Task description
Nothing but the lines from the one that holds "thumb tip: (227, 166)" through the end of the material should be repeated, each exactly as it stands, and pictures stay out.

Dataset extract
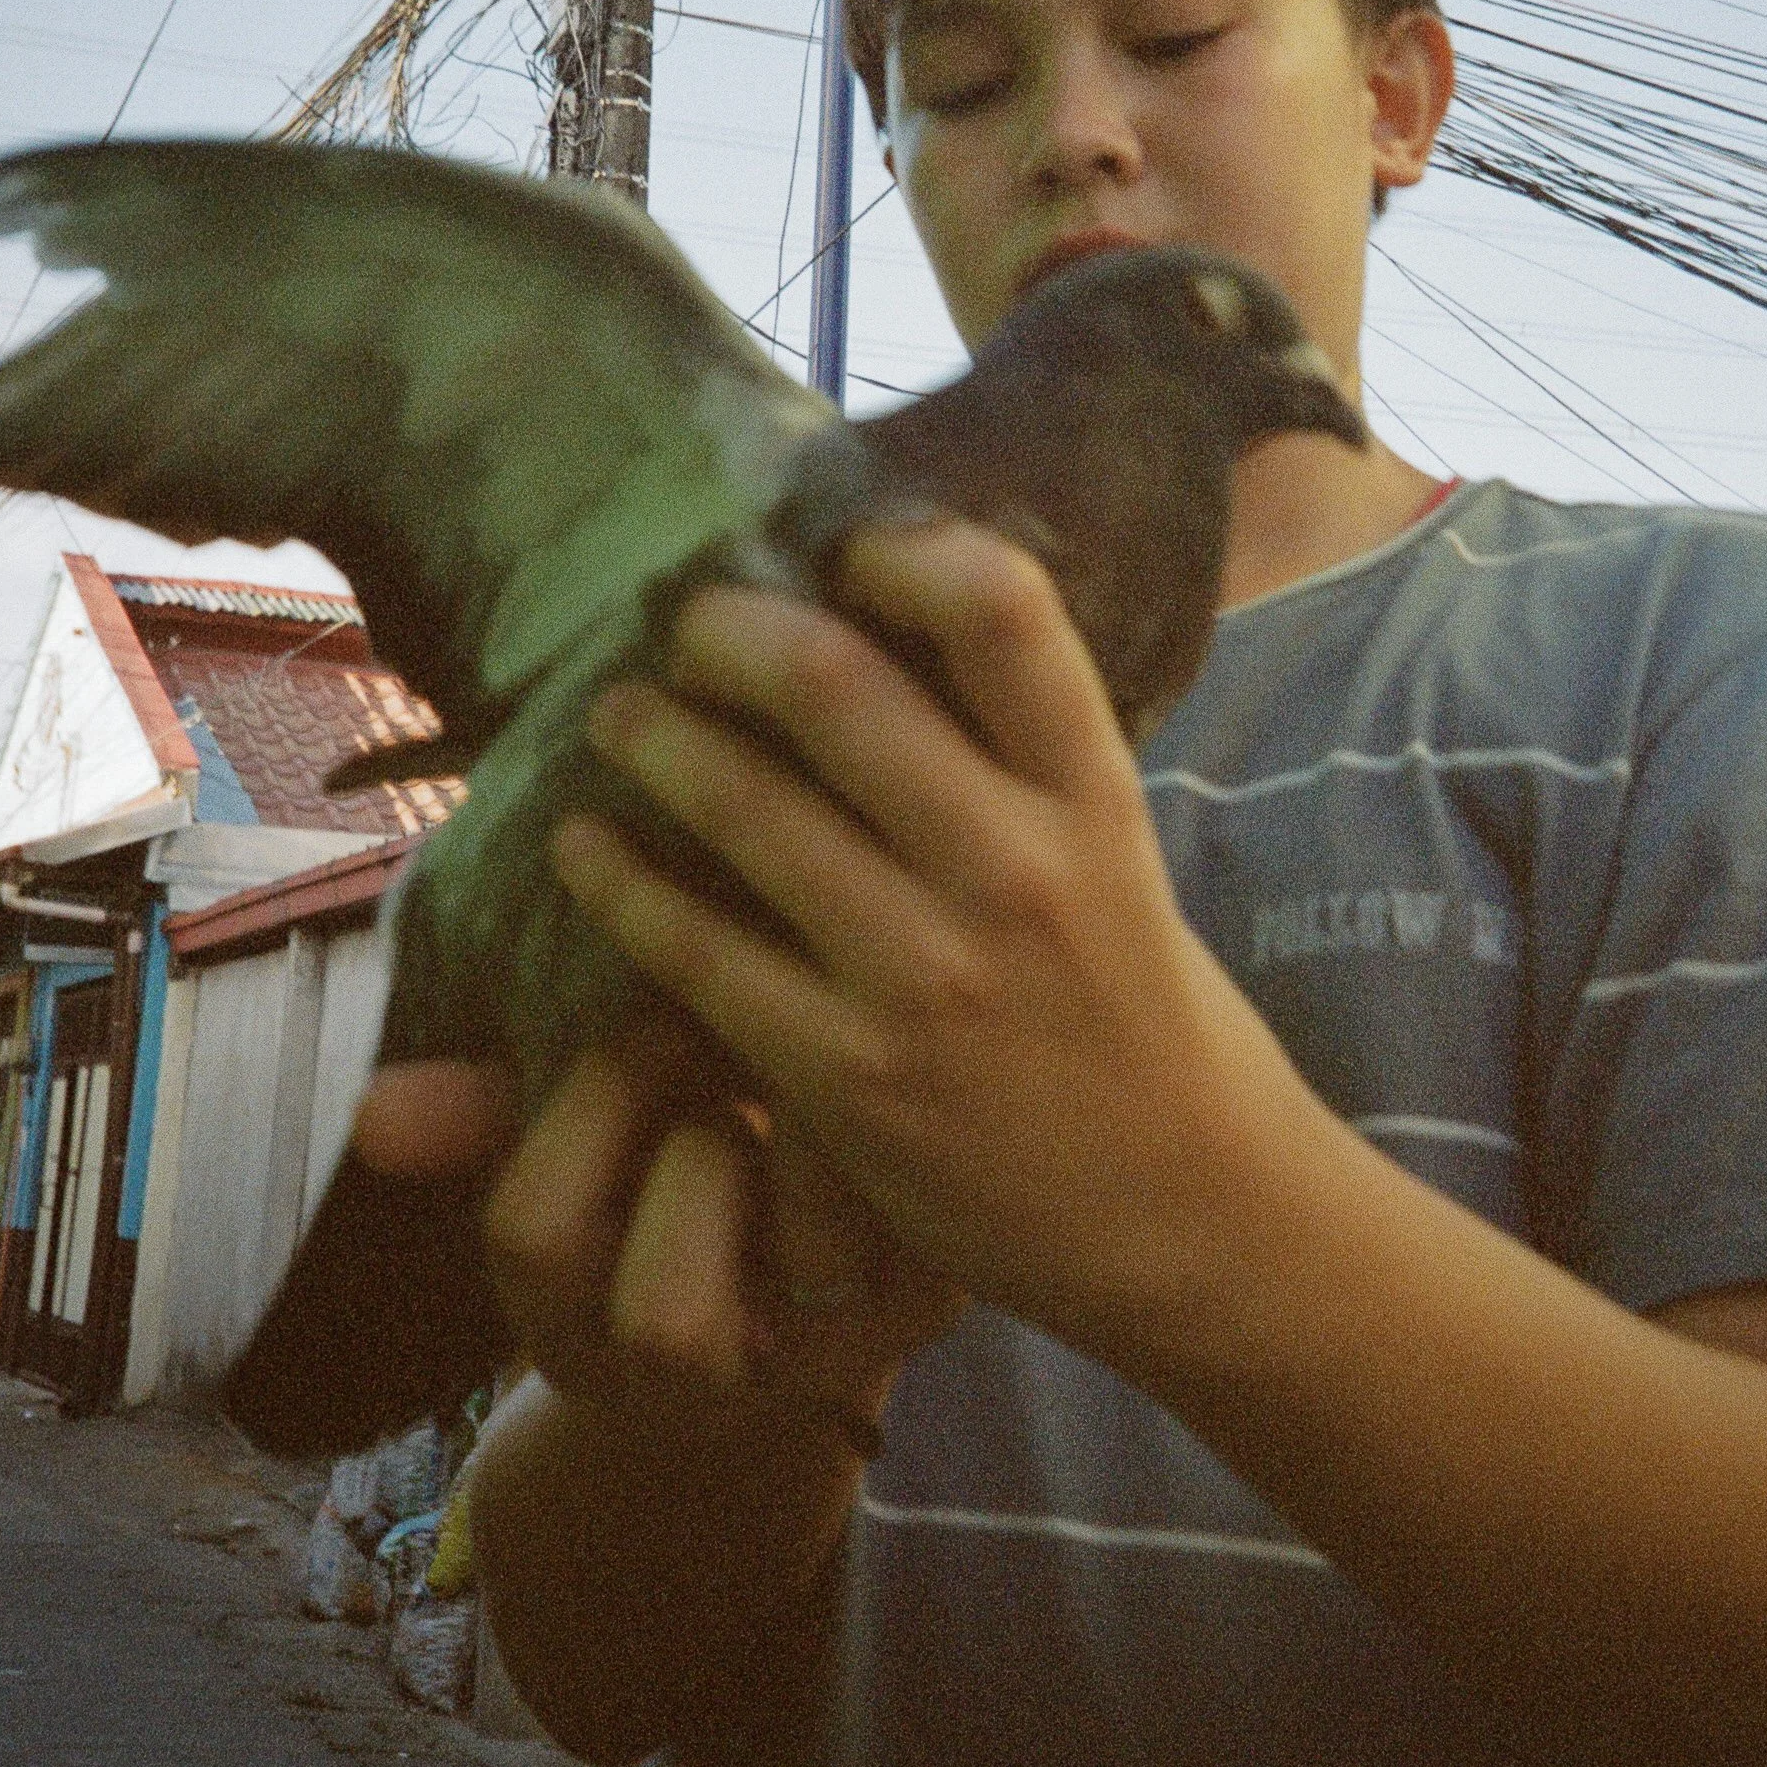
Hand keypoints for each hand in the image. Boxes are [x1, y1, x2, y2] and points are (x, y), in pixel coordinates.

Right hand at [351, 1022, 960, 1432]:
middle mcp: (691, 1380)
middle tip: (731, 1033)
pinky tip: (896, 1054)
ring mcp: (811, 1359)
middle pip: (661, 1317)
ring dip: (808, 1144)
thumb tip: (375, 1111)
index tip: (644, 1007)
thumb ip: (484, 1113)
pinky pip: (914, 1237)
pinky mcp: (922, 1309)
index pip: (532, 1234)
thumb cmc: (671, 1158)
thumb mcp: (575, 1140)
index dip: (590, 1101)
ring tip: (817, 1061)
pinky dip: (901, 1132)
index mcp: (573, 1321)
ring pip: (804, 1273)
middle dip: (697, 1143)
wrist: (818, 1247)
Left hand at [556, 517, 1313, 1375]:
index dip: (902, 550)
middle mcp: (1012, 870)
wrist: (1184, 1216)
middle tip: (685, 625)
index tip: (844, 553)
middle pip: (837, 686)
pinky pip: (697, 954)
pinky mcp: (847, 1078)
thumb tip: (880, 629)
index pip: (1002, 612)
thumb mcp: (1114, 853)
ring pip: (745, 808)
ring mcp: (924, 976)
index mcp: (1092, 795)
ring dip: (655, 739)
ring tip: (618, 718)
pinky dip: (622, 884)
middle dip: (728, 633)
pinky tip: (582, 850)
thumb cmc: (1139, 1008)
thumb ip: (1015, 757)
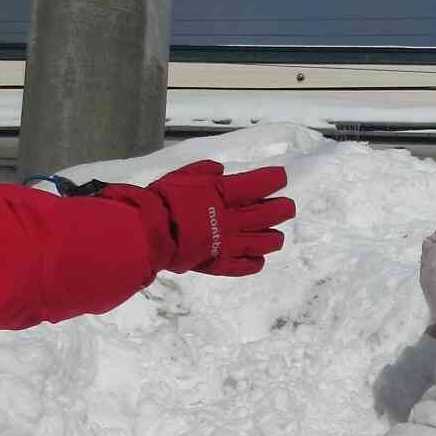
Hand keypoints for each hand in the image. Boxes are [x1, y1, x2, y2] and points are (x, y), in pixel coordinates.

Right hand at [103, 162, 296, 276]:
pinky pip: (247, 265)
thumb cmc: (162, 200)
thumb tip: (220, 170)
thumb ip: (205, 171)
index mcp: (223, 193)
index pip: (261, 183)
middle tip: (287, 207)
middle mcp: (232, 218)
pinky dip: (256, 262)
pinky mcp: (220, 263)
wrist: (148, 232)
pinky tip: (257, 258)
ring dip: (275, 237)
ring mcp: (228, 243)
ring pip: (266, 243)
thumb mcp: (183, 175)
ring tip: (275, 235)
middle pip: (271, 213)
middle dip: (284, 208)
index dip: (275, 179)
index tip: (281, 177)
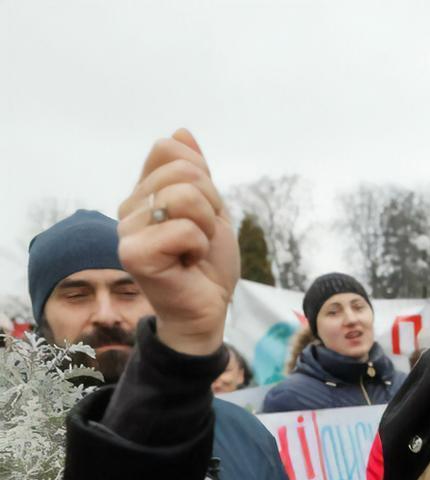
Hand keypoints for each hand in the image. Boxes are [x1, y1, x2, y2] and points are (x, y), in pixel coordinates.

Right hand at [117, 129, 237, 355]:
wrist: (209, 307)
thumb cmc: (208, 264)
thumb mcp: (211, 210)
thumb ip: (197, 172)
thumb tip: (180, 131)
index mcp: (144, 192)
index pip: (169, 150)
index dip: (202, 179)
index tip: (202, 213)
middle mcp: (129, 207)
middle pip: (184, 172)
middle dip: (209, 206)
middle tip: (200, 238)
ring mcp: (126, 230)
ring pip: (185, 197)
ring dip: (206, 227)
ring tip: (194, 250)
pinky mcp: (133, 254)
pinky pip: (184, 229)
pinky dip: (199, 246)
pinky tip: (187, 264)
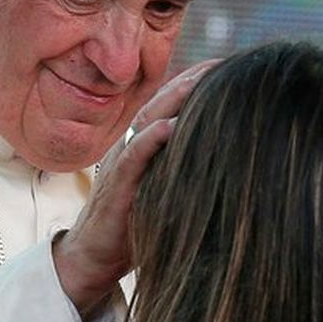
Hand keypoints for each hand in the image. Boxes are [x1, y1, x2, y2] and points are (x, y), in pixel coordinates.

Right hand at [53, 60, 217, 313]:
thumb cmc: (132, 227)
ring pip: (148, 121)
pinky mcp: (116, 186)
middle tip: (224, 63)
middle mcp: (131, 146)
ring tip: (203, 81)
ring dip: (175, 99)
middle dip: (191, 81)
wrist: (92, 258)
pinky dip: (152, 139)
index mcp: (143, 145)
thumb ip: (185, 173)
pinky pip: (133, 157)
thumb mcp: (164, 192)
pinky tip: (172, 126)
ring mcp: (122, 163)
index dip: (196, 83)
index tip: (230, 67)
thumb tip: (227, 166)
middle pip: (162, 103)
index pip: (172, 105)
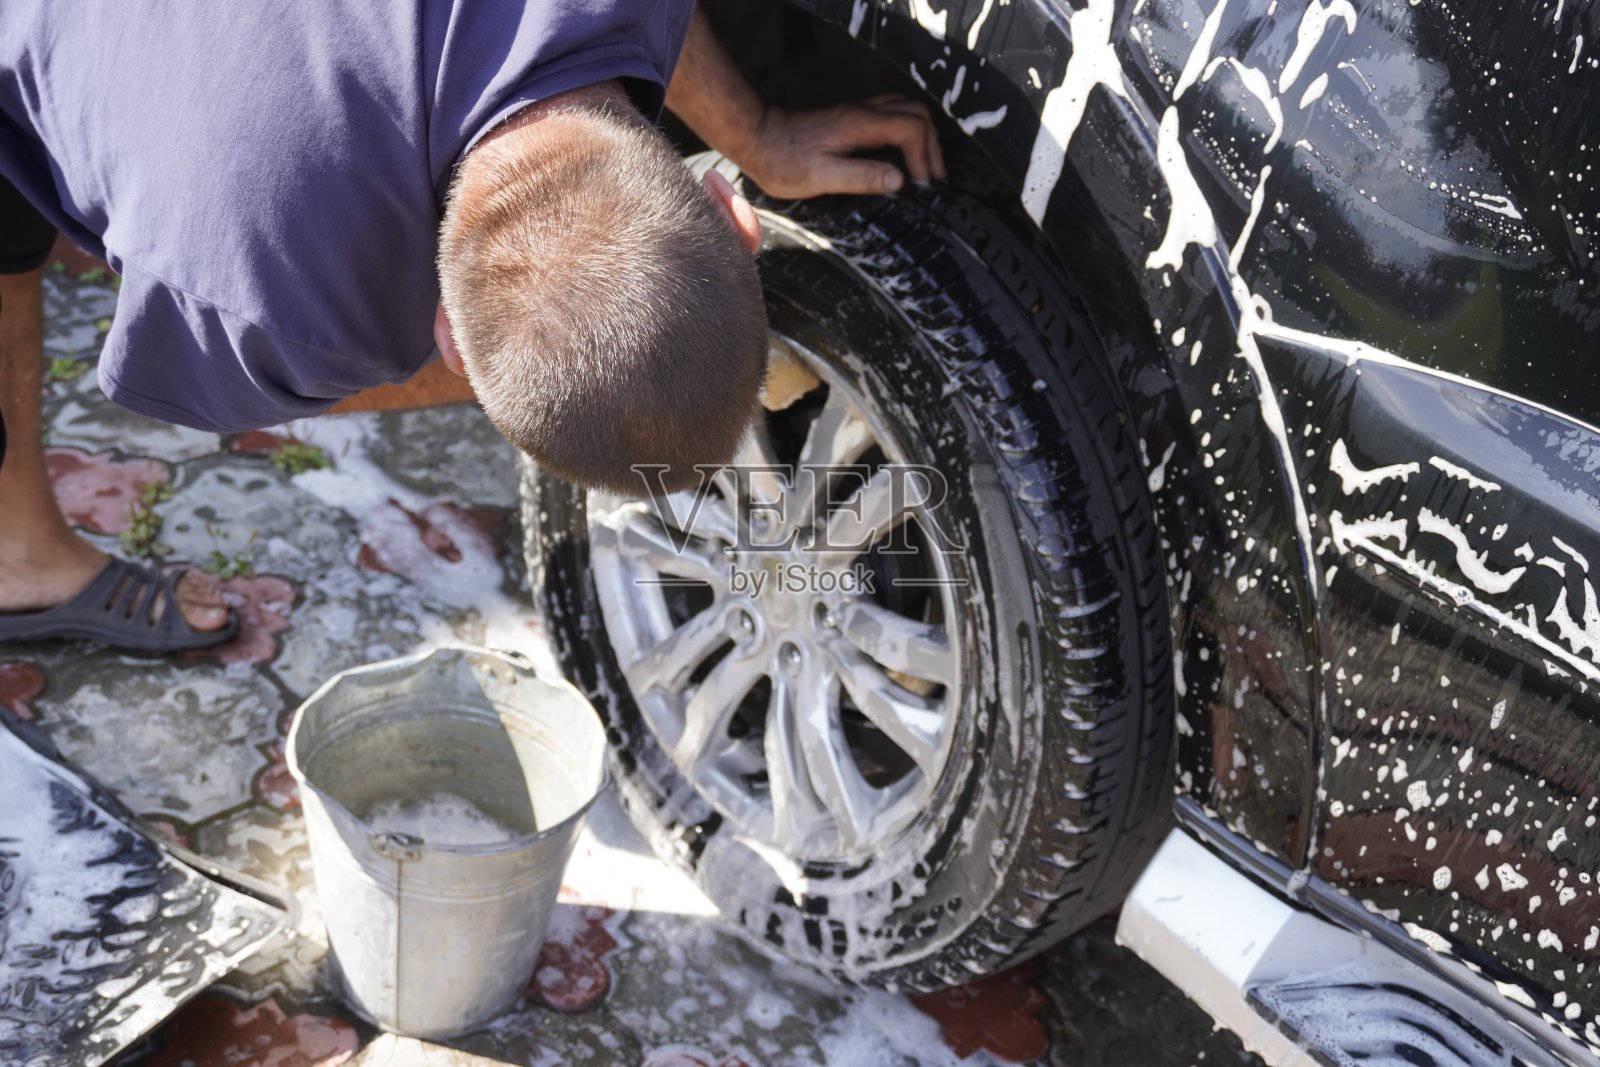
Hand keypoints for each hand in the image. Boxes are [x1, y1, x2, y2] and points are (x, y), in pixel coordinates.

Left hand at [740, 95, 947, 199]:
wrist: (755, 137)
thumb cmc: (782, 160)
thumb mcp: (821, 176)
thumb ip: (861, 177)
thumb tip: (898, 180)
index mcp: (860, 125)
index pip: (911, 128)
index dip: (924, 156)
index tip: (922, 184)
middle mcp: (862, 112)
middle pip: (915, 113)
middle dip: (931, 143)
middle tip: (933, 176)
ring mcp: (856, 113)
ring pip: (905, 109)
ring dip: (921, 135)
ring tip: (925, 166)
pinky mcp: (849, 119)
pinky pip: (890, 114)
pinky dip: (906, 131)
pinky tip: (902, 154)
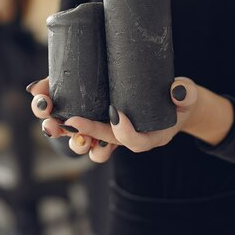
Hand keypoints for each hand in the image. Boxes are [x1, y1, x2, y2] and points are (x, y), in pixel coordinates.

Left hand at [27, 77, 233, 162]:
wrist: (174, 104)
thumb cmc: (181, 101)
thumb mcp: (189, 97)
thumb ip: (186, 94)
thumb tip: (177, 90)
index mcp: (147, 138)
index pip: (133, 140)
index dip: (123, 130)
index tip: (116, 113)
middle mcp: (125, 139)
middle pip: (101, 143)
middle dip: (83, 134)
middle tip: (68, 121)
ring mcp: (110, 131)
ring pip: (84, 139)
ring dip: (65, 130)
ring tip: (50, 118)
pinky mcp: (100, 120)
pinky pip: (78, 122)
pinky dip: (60, 113)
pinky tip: (45, 98)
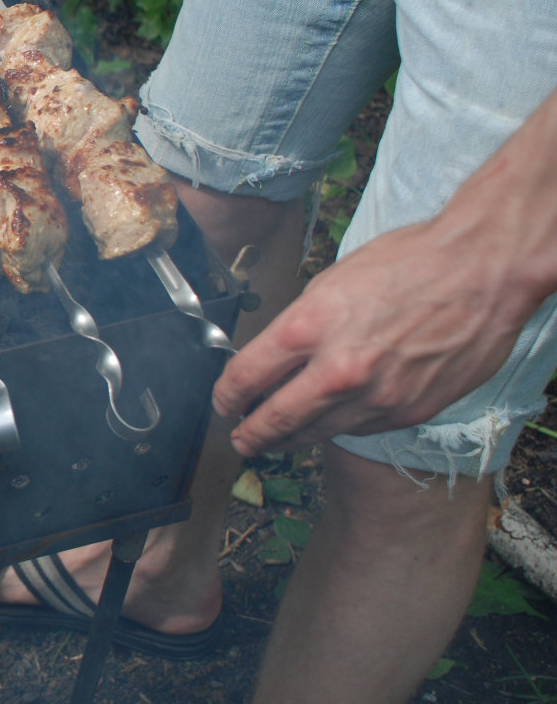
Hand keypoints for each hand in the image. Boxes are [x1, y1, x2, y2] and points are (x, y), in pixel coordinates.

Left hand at [213, 214, 541, 456]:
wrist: (481, 271)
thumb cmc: (409, 263)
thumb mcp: (330, 283)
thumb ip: (299, 325)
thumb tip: (275, 356)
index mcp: (309, 327)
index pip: (246, 376)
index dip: (226, 396)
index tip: (222, 402)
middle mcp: (338, 369)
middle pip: (274, 420)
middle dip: (250, 434)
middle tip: (240, 438)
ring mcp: (375, 397)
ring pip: (316, 432)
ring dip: (291, 438)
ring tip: (276, 439)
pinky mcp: (406, 411)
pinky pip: (359, 428)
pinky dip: (339, 426)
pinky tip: (332, 419)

Task result
thumb tip: (227, 166)
middle pip: (162, 103)
index pip: (172, 105)
Hand keypoints for each hand in the image. Boxes are [x1, y1, x2, y2] and points are (x, y), in pixel coordinates.

Left hand at [740, 95, 947, 199]:
wrist: (755, 137)
thumb cmc: (782, 160)
thumb mcp: (821, 176)
thumb ip: (861, 177)
thumb tip: (898, 180)
index mcp: (860, 125)
index pip: (911, 128)
index dip: (924, 156)
index tip: (922, 184)
middle mcp: (862, 112)
middle pip: (915, 113)
middle dip: (931, 143)
middle tip: (933, 176)
ring mcp: (856, 113)
ring pip: (905, 109)
ring dip: (921, 135)
ring tip: (925, 166)
pinky mcp: (849, 119)
pinky pip: (890, 114)
pinky dip: (906, 131)
pinky tip: (902, 154)
Hand keypoints for each hand in the image. Boxes are [x1, y1, x2, y2] and points are (x, y), in pixel coordinates.

Left hand at [27, 77, 233, 162]:
wrist: (174, 104)
thumb cmc: (181, 101)
thumb mcp: (189, 97)
thumb ip: (186, 94)
thumb tip: (177, 90)
index mcp: (147, 138)
index pip: (133, 140)
index dip: (123, 130)
index tip: (116, 113)
middle mcp: (125, 139)
middle pip: (101, 143)
middle dip: (83, 134)
middle tip: (68, 121)
ring mcp: (110, 131)
ring pip: (84, 139)
ring dip: (65, 130)
ring tip: (50, 118)
pinky mcp: (100, 120)
pinky pip: (78, 122)
pinky dip: (60, 113)
pinky tip: (45, 98)
Hand keypoints for each hand in the image. Boxes are [x1, y1, x2, y2] and points are (x, y), in pixel coordinates.

Left hand at [213, 214, 541, 456]:
wrist: (481, 271)
thumb cmc: (409, 263)
thumb mcp: (330, 283)
thumb ip: (299, 325)
thumb tip: (275, 356)
index mcp: (309, 327)
index pip: (246, 376)
index dip: (226, 396)
index tip: (222, 402)
middle mcp: (338, 369)
middle pip: (274, 420)
middle dip: (250, 434)
middle tip: (240, 438)
ring mcp: (375, 397)
ring pip: (316, 432)
ring dip: (291, 438)
ring tip: (276, 439)
pinky mcp: (406, 411)
pinky pip: (359, 428)
pinky dip: (339, 426)
pinky tip: (332, 419)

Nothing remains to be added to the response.